POV/ SENHOR C
— Boa garota — murmurei em um tom rouco, sentindo a vibração da minha voz ecoar perto do rosto dela.
Ela olhou para mim por baixo dos cílios e sorriu travessamente, com a boca ainda úmida e os lábios desenhados brilhando sob a penumbra do camarote.
Sem esperar que ela respondesse, afundei o meu pau na garganta dela de novo, de uma vez só, ouvindo um estalo abafado de saliva romper o silêncio do ambiente. Voltei a tencionar a tira de couro do cinto ao redor do pescoço macio dela, restringindo a passagem do ar e fazendo os pulmões da minha garota implorarem por oxigênio.
A boca da Moon era absurdamente quente e aveludada, mas a pressão que os lábios macios dela faziam contra a meu pau era de uma firmeza desesperada. Ela forçou a musculatura da boca e da língua a pressionarem a minha carne rígida enquanto eu fodia a garganta dela com força total, cravando o movimento até o fundo. A espessura do meu membro ocupava cada milímetro do espaço disponível dentro da cavidade dela, preenchendo a garota até o limite da sua capacidade física.
O som dos engasgos e dos arquejos sufocados que saíam do nariz e da garganta dela era a melhor música para os meus ouvidos. Ouvir o ar travando na traqueia da Moon, ver as lágrimas involuntárias acumularem no canto dos seus olhos claros por conta do reflexo e sentir os pequenos tremores de desespero e tesão passarem pelo seu corpo enquanto ela tentava puxar o oxigênio me deixavam completamente fora de controle. Esse som rústico, abafado e agoniado de sufocamento me dava uma onda de poder e satisfação absurda.
Puxei a cabeça dela ligeiramente para trás pelo cinto, apenas o suficiente para deixar a ponta do meu membro respirar por um milésimo de segundo, para logo em seguida afundar tudo de novo na garganta dela com um impulso seco e firme. A saliva escorria pelo canto dos lábios dela, lambuzando o meu membro, a minha virilha e o queixo macio da garota. A Moon tentava manter o ritmo, apertando com a língua e sugando a minha carne enquanto lutava pelo ar, produzindo ruídos baixos e manhosos que faziam o meu sangue ferver nas veias.
Senti os músculos da minha barriga se contraírem inteiros sob o peso do esforço e do tesão acumulado. A pressão na minha virilha atingiu o ápice e o meu corpo enrijeceu por completo na cadeira. No milésimo de segundo em que o ápice me atingiu, firmei os meus dedos nos cabelos loiros dela com força total, cravando a minha pegada nos fios e travando a cabeça da garota contra a minha virilha.
— Engole tudo — sibilei entre os dentes trincados, a voz saindo falhada pela intensidade. — Não desperdiça nenhuma gota.
Descarreguei uma lufada quente e abundante de sêmen direto no fundo da boca dela. Senti os músculos da garganta da Moon trabalharem e engolirem toda a substância de forma contínua, engolindo gole por gole com uma disciplina impressionante, até sentir o meu canal ficar completamente limpo de qualquer resíduo.

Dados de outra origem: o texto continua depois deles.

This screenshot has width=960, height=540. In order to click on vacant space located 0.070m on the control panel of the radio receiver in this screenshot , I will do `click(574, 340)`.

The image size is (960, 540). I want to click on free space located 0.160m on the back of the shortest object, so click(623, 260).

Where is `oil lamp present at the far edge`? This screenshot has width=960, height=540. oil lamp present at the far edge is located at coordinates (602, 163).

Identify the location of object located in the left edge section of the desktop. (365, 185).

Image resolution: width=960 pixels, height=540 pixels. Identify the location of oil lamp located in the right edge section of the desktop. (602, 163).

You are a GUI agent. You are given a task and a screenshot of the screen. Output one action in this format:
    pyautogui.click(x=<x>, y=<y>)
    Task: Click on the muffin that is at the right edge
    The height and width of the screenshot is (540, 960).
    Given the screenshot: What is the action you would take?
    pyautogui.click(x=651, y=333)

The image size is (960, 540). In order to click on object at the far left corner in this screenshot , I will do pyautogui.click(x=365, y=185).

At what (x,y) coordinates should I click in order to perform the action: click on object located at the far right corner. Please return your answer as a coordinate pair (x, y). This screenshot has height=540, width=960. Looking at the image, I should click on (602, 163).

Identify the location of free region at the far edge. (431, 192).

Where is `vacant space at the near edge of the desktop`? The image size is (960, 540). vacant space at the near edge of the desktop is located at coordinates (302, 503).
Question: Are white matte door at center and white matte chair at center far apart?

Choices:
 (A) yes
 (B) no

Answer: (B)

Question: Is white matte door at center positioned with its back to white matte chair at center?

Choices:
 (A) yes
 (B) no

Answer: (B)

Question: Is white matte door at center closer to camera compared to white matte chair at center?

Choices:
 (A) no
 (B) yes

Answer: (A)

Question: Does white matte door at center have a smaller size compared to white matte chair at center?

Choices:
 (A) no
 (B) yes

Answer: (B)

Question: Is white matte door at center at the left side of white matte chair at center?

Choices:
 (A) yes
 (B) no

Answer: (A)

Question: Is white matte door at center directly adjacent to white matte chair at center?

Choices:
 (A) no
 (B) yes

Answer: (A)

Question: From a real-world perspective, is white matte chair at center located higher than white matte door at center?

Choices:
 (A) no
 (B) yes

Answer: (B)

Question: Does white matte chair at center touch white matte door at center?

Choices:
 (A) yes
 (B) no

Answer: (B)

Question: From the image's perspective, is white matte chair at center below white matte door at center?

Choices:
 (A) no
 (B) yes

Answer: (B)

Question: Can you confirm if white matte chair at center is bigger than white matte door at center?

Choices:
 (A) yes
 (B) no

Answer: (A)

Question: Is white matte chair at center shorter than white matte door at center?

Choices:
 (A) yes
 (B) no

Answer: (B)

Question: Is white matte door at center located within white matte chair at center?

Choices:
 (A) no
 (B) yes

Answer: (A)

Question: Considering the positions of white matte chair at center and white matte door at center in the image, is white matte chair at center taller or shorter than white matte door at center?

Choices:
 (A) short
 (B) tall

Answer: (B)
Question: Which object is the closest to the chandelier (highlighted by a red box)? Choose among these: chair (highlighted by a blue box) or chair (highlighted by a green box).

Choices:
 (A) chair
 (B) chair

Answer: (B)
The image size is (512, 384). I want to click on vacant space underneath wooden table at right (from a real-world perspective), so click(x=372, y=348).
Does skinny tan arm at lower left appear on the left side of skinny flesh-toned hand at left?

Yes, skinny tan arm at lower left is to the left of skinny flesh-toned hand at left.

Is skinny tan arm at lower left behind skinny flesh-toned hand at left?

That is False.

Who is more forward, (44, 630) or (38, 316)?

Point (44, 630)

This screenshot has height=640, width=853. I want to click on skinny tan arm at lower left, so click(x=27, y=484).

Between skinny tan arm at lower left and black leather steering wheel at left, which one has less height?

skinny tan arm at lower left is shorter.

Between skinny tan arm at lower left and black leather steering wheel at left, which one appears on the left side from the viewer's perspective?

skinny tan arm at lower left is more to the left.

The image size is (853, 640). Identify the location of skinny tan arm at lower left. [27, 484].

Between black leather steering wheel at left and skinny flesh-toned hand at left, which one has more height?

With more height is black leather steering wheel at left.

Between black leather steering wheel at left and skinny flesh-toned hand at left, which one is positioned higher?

Soltei uma respiração pesada, os músculos do meu quadril relaxando aos poucos enquanto o tremor do orgasmo passava lentamente pelas minhas pernas. Desenrolei a tira de couro do pescoço macio dela sem qualquer pressa. A Moon caiu um pouco para a frente no chão de madeira da cabine, apoiando as palmas das mãos pequenas no piso frio para não bater o rosto. Ela puxava o ar desesperadamente para dentro dos pulmões, o peito subindo e descendo de forma desordenada enquanto tossia baixinho e o oxigênio voltava a circular pela sua garganta.
Fiquei observando a minha garota caída entre as minhas pernas, entregue, arfante e completamente minha. Passei a mão pelo cabelo loiro dela, espalhando os fios desalinhados que grudavam no suor da sua testa e nas suas bochechas coradas. A pele das costas dela estava aquecida, marcada por arrepios finos que iam da nuca até a curva da cintura.
Peguei uma venda que estava ao lado na escrivaninha e joguei para ela.
— Coloca.
E assim ela fez enquanto tentava respirar.
Após ela colocar acendi a luz do quarto.